Quatre ans après Le Monde est à Toi, Romain Gavras revient derrière la caméra avec Athena, qui comprend au casting Dali Benssalah, Sami Slimane, Anthony Bajon, Ouassini Mbarek ou encore Alexis Manenti et nous entraîne au cœur d’une cité sombrant dans le chaos à la suite d’un drame…

Romain Gavras débarque avec pertes et fracas sur Netflix, puisant dans les codes de la tragédie pour plonger le spectateur au cœur du chaos, Athena se révélant être une irrémédiable descente aux enfers où l’esthétisme prime sur la dramaturgie, un parti pris qui joue malheureusement en sa défaveur, l’écriture étant loin d’être à la hauteur des enjeux.

Cherchant à nous immerger dans les méandres d’une guerilla urbaine, le réalisateur n’y va pas par quatre chemins, fonçant tête baissée vers l’anarchie pour mieux capter l’attention de son auditoire et ne pas relâcher la pression. Sur ce point, le pari est réussi, Gavras, Ladj Ly et Elias Belkeddar traçant une feuille de route simple et concise, allumant dès le départ la mèche alimentant ce brasier de la colère ravageant tout sur son passage. Lorsqu’un jeune du quartier Athena décède à la suite d’une intervention policière, s’enclenche une spirale infernale, les impitoyables forces du destin bouleversant l’équilibre pré-établi pour mener au désordre. Si généralement, la vengeance est un plat qui se mange froid, ici le temps n’est pas à la réflexion mais à l’action, la souffrance des proches du défunt servant de ce fait de moteur à la révolte se mettant en place. Devenant le théâtre à la fois d’un affrontement entre la population et les autorités agrémenté d’un conflit intestin, la cité se transforme en une forteresse au sein de laquelle s’envenime une situation paraissant inextricable pour les protagonistes.

Comme l’indiquait son titre, le long-métrage prend le chemin de la tragédie antique, où le principe de cause à effets fait s’écrouler un château de cartes des plus fragiles. Se voulant mythologique, cette escalade de violence s’effectue à grands renforts d’envolées lyriques, où mise en scène et utilisation de chœurs tentent de se coordonner pour instiller un souffle épique à l’ensemble. Un sens de la grandiloquence qui permet à Romain Gavras de laisser s’exprimer son savoir-faire en terme de réalisation, le cinéaste s’engouffrant dans la mêlée sans jamais perdre de vue son objectif : en mettre plein la vue. Son style clinquant aide à faire illusion, plans-séquence et soin porté au cadrage accentuant le drame qui se noue, refermant le piège dans lequel nos personnages s’enferment. De quoi se dire que si l’écriture avait été du même acabit, l’expérience proposée aurait pu se révéler divertissante.
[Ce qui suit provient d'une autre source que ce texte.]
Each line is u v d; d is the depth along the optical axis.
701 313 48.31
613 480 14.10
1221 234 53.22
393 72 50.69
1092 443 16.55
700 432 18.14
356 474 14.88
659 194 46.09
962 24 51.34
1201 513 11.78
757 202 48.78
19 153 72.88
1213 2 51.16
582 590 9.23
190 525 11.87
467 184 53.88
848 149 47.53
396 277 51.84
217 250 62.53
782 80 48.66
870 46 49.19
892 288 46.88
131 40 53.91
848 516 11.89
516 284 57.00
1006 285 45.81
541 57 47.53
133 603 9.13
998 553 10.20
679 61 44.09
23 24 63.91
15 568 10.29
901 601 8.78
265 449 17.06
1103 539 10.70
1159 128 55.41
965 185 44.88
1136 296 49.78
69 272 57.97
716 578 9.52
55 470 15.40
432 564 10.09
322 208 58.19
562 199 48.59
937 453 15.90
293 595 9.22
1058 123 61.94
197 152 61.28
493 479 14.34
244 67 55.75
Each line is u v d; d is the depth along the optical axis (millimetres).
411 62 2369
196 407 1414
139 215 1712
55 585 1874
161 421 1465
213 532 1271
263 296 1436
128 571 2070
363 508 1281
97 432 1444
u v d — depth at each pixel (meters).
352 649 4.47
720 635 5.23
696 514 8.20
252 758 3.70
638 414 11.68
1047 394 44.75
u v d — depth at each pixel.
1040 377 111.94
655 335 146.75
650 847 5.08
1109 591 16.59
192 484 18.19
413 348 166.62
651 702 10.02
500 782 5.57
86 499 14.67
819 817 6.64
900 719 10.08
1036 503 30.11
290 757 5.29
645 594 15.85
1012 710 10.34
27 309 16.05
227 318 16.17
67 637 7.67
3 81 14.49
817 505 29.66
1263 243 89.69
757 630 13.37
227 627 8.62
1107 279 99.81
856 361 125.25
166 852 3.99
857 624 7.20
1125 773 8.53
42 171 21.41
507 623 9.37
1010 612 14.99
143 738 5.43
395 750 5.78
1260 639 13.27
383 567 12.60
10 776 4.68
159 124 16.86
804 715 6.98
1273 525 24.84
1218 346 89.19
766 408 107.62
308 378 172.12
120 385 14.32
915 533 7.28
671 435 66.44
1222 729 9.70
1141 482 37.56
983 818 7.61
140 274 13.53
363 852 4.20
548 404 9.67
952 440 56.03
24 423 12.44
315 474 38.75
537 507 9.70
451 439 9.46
En se fourvoyant dans un scénario bête et méchant, Athena se tire une balle dans le pied, s’engouffrant inéluctablement vers un manichéisme de bas étage, où les actions des uns et des autres manquent de cohérence, de pertinence. S’il y avait de la matière pour traiter de thématiques sensibles, l’intrigue balaie toute profondeur d’un revers de la main, préférant user d’effets de manche pour rester sur le fil du rasoir et étirer inutilement les émeutes éclatant sur ce champ de bataille urbain. En ligne de mire, le fossé séparant la fratrie touchée par la mort de leur cadet, qui pouvait déboucher sur des pistes intéressantes, notamment avec la figure d’Abdel, qui a un pied dans chaque camp. Hélas, la guerre fratricide esquissée entre les murs de la cité prend des virages douteux et débouche finalement vers le ridicule, à cause justement de ce manque de précision niveau caractérisation. Malgré la prestation de Dali Benssalah et Anthony Bajon pour essayer de rehausser le niveau, l’absence de nuance nuit à l’intégrité du film, avec des retournements de situation dynamitant un dernier acte certes nihiliste mais proche du ridicule. L’incendie se voit éteint par une douche des plus froides, qui ne pourra que crisper le public.

Avec Athena, Romain Gavras tente de mettre le feu aux poudres en livrant un drame incandescent aux allures de tragédie grecque mais échoue à emporter les foules, son sens de la mise en scène ne parvenant pas à gommer les innombrables défauts d’une intrigue inconséquente qui ne manquera pas de faire réagir.